Deezer - better sound quality than Spotify - good family plan Bitwarden - of course MS365 - family plan for $100 a year. 1Tb cloud storage, and all the MS apps for 5 up to ppl
BackBlaze, 1Password, mxroute, Spotify, different usenet indexers
Thats about it
An AWS S3 bucket to sync important files off site. £1 a month.
a .xyz domein .i just can be botherd to paying a lot for a domein . 2x dedicated servers for all the thing i self host.(28 euro with a 6 tb space total between the 2)(oneprovider decent space /speed but old hardware/isos /their raid options kinda suck)
kinda wish they kept there images up to date .it sucks to update ubuntu with ofline repo mirrors .i keep using debian because of it
i am also planning on maybe getting a cheap license trough patrion for photoprism
(i dont have a creditcard being a person in the eu .leaving me with only paypal as a payment option)
i would like to suport more opensource projects.
but im constraind mostly by my hosting cost /buget
- Borgbase for server backup
- Vps for CGNAT
- Protonvpn/Mullvad
- Tutanota (Although I don't like the recent changes they are making)
Don't know if donations count but I try to periodically donate to these projects I could not live without
- Signal
- Grapheneos
- Fdroid
- Smarttube
I'd likely start paying for bitwarden even though I don't have much need for any premium services because just realized this is one of those services I can't live without.
Proton Mail ($5ish a month for me?), Jira/Conflience (free), and password manager.
I don't get this. So bitwarden knows all your passwords? Doesn't that kind of make you feel uneasy?
Real-Debrid. €3/Month.
Too good to pass.
I'm paying a cheap VPS for stuff that I want to be 100% available. Like vaultwarden and Authentik for example.

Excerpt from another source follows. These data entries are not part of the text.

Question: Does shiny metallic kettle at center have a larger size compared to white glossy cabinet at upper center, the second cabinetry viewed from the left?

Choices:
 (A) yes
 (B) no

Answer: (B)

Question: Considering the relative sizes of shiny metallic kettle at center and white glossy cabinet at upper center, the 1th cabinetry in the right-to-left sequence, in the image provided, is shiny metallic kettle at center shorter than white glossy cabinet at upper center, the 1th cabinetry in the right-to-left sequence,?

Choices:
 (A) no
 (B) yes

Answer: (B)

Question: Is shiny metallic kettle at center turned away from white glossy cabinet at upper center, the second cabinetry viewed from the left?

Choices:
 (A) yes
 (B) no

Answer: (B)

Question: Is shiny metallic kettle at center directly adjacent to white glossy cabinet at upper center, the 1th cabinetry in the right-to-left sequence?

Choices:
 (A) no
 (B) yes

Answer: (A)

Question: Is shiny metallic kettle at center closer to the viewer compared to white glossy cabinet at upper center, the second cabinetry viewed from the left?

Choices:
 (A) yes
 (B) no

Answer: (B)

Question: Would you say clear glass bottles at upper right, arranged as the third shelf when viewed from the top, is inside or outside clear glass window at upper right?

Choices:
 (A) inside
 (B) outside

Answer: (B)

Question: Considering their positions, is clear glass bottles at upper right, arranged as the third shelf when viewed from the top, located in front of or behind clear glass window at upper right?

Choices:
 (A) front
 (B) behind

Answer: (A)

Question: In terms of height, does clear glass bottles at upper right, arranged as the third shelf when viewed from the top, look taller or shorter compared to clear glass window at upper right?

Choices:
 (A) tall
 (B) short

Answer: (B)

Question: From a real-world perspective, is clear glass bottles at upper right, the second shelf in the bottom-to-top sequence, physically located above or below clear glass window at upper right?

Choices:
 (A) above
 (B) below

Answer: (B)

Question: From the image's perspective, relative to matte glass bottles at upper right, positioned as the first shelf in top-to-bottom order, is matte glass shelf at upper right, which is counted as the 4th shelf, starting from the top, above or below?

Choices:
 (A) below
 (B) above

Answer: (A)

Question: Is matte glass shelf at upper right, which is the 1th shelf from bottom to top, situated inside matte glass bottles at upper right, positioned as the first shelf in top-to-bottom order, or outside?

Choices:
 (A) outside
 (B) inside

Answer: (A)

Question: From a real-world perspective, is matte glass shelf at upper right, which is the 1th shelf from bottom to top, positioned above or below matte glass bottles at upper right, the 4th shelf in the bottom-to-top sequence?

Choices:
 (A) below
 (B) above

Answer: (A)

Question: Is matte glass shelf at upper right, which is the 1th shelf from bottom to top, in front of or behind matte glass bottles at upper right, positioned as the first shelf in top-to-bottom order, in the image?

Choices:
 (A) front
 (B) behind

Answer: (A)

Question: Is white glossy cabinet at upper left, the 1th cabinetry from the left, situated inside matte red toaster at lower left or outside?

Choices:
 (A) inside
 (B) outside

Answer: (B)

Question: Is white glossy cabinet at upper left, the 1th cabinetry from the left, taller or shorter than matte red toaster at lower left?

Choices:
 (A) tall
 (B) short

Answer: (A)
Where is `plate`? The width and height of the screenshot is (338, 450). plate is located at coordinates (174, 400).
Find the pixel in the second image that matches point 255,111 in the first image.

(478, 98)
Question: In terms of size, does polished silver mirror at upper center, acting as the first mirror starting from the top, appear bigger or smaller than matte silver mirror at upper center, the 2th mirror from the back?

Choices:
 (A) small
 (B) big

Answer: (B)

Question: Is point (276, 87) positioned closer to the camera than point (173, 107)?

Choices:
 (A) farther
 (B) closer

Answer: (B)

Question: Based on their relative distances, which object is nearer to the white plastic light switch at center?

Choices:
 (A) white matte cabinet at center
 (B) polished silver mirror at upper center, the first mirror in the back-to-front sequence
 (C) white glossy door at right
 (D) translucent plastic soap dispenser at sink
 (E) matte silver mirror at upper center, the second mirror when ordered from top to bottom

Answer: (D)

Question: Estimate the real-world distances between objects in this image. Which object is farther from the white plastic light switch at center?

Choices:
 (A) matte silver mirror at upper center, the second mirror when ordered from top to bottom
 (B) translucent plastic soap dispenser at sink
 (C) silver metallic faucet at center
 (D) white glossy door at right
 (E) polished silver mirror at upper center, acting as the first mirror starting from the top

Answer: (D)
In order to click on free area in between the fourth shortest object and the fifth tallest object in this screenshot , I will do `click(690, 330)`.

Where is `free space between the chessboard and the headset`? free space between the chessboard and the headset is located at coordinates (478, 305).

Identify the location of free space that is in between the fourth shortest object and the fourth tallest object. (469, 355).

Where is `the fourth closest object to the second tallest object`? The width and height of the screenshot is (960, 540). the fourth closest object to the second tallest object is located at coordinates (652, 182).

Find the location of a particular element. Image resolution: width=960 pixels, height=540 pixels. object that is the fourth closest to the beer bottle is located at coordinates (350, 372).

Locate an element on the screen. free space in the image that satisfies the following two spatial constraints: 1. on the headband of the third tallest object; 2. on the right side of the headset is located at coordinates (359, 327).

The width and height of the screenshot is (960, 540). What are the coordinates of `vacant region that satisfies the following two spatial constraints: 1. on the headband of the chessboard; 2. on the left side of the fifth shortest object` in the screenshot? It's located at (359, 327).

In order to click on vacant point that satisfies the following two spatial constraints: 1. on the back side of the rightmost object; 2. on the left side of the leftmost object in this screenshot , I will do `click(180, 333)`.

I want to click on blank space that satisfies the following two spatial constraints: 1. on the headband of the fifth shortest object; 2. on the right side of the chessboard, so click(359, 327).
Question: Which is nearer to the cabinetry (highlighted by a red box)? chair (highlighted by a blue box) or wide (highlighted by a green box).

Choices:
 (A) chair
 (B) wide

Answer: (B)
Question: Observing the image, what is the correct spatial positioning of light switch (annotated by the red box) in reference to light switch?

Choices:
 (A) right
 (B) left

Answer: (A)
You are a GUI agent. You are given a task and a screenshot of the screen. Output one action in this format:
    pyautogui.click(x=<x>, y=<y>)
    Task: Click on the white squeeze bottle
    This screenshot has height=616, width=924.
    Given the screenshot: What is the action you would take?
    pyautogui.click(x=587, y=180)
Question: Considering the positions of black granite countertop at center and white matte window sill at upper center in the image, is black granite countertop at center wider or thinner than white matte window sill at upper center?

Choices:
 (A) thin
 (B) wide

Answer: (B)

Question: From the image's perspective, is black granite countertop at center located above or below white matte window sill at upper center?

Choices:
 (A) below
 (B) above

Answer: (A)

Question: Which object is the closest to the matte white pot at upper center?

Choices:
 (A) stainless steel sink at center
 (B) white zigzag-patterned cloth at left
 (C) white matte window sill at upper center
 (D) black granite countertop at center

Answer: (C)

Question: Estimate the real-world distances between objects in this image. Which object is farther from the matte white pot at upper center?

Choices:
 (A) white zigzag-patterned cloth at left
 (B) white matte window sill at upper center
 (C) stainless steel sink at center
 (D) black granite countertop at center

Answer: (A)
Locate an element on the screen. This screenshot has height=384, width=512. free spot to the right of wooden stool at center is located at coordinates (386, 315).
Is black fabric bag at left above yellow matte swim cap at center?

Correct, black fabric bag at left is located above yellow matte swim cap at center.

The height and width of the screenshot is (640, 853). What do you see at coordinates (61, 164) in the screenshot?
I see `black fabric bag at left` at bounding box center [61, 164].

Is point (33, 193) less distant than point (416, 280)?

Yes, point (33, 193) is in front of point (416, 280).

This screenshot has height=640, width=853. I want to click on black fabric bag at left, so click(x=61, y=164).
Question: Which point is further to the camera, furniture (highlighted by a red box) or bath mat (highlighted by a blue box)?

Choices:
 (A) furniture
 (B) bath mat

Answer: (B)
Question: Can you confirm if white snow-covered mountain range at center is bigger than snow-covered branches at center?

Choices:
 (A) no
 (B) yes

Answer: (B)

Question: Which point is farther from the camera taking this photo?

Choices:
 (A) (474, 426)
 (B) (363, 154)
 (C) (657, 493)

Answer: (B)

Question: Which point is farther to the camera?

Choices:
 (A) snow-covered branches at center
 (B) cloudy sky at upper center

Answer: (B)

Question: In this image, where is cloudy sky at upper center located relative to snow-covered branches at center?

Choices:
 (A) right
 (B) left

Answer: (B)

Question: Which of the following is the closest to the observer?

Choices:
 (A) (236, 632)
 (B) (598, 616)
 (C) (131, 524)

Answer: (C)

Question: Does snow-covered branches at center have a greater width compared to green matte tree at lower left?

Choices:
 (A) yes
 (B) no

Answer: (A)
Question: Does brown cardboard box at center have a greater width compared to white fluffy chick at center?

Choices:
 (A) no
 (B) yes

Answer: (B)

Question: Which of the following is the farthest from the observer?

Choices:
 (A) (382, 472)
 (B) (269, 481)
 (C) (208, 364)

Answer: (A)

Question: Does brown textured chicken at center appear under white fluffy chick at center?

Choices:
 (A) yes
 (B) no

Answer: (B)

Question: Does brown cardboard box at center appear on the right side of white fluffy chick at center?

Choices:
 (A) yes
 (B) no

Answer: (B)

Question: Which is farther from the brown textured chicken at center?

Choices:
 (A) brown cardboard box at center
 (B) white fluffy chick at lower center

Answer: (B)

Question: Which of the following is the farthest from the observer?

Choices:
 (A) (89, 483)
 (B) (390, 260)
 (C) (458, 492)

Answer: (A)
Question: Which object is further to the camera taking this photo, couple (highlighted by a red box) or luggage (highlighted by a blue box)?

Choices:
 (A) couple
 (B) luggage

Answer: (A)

But services, hmm let me see. Does Netflix count as I have plex? Nvm I pay both monthly, did not buy the plex lifetime pass yet. But for Netflix I recently switched my payment to turkey via vpn. Price is less than 1/3rd now.
Email (Tutanota), Cloud backups (B2), VPN (Mullvad)
Quite a bit of stuff: Fastmail, domain registrar, Spotify, Netflix, Prime Video, Apple TV+, Microsoft Office 365 Family subscription (includes 1 Tb storage for 6 family members), GitHub copilot.
I think my domain is basically what I pay for.